I had the opportunity to attend many of Ed Leahy's speeches and accompany him on visits to company president's offices to talk about impending projects. Each trip was a learning experience and critiques that followed these meetings left long-range values for individual growth. I was continually impressed with his ease of presentation and ability to sell his ideas to all levels of management. I remember his telling me that 80% of records management was salesmanship, making certain your clients felt at ease by listening to them and taking their ideas into account. Salesman extrodinaire, you bet, and only in the most positive manner.
With Ed Leahy as a mentor, success was guaranteed. He had the dedication, the personality, and the knowledge to inspire confidence and commitment. What better advocate could there have been to address the records management needs of business, government and industry.

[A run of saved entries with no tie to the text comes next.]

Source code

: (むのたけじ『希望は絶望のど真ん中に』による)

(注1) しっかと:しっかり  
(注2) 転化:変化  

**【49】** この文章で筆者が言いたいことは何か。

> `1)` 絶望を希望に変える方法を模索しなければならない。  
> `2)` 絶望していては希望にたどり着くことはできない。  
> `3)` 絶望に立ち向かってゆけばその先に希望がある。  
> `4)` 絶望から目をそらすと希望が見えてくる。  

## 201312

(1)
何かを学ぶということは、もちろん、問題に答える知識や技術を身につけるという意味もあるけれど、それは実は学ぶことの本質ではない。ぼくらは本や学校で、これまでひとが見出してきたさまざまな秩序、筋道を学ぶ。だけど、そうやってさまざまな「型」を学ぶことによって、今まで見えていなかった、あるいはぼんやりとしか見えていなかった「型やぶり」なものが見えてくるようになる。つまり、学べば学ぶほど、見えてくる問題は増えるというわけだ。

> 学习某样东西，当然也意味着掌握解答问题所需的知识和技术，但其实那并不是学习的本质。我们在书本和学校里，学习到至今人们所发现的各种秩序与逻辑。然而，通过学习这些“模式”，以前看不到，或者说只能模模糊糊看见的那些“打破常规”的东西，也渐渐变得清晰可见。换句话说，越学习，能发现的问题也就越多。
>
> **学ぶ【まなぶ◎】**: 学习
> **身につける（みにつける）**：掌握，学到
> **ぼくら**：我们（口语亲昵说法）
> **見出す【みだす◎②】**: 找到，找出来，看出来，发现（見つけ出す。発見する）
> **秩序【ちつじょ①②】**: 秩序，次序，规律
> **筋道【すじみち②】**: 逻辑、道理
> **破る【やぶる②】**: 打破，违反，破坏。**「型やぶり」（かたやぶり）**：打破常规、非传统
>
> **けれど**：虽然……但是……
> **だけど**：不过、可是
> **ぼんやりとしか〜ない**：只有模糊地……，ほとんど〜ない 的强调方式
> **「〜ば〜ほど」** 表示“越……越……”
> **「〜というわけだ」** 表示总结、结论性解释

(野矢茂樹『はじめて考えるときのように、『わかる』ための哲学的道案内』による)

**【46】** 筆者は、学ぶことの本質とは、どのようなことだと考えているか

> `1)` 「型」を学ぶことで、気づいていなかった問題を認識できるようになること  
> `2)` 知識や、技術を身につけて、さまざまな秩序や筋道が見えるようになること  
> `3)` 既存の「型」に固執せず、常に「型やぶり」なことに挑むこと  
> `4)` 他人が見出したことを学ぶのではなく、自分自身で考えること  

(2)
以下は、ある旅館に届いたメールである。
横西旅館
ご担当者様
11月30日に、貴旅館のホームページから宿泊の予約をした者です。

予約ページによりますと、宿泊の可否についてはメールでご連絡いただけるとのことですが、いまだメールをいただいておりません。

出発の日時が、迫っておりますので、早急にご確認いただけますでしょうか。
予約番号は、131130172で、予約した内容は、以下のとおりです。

Ben Oliver, who was the 1978 recipient of the Leahy Award, recently recounted his impressions of Ed Leahy. In 1945 Oliver was asked to take on the task of organizing a records management program in the U.S. Navy Bureau of Ships. He had no experience in records management (he was 21 years old) so he contacted Herb Angel and Ev Allredge, who succeeded Leahy in running the Navy Records Management program, for advice and guidance. Later Angel and Allredge invited Oliver to attend a meeting where Ed Leahy was the featured speaker. During his presentation, Leahy declared that records management needed young blood with new ideas and Oliver felt that Leahy was speaking directly to him. At the conclusion of the meeting, Oliver spoke to Leahy and told him that he was taking on a records management project and he could use all the help available. Leahy told him that Angel and Allredge were excellent sources but that he would be delighted to discuss records management issues with him. He gave Oliver his telephone number and told him to feel free to telephone him at any time.
Oliver never felt it necessary to contact Leahy directly as he implemented a successful records management program at the Bureau of Ships. Later Oliver brought his records management expertise to the newly established National Archives and Records Service. At his retirement in 1975 "Ben Oliver probably was the best known and widely respected records management in the federal service.
Ben Oliver's brief encounter in 1945 with Ed Leahy was the only time he talked with him. Nonetheless, Oliver kept track of what Leahy was doing (largely through Herb Angel and Ev Allredge) and strived to emulate Leahy as a records management practitioner, promoter, and visionary. Being named the 1978 Leahy Award Winner was a fitting cap to Oliver's illustrious records management career that would have made Ed Leahy proud.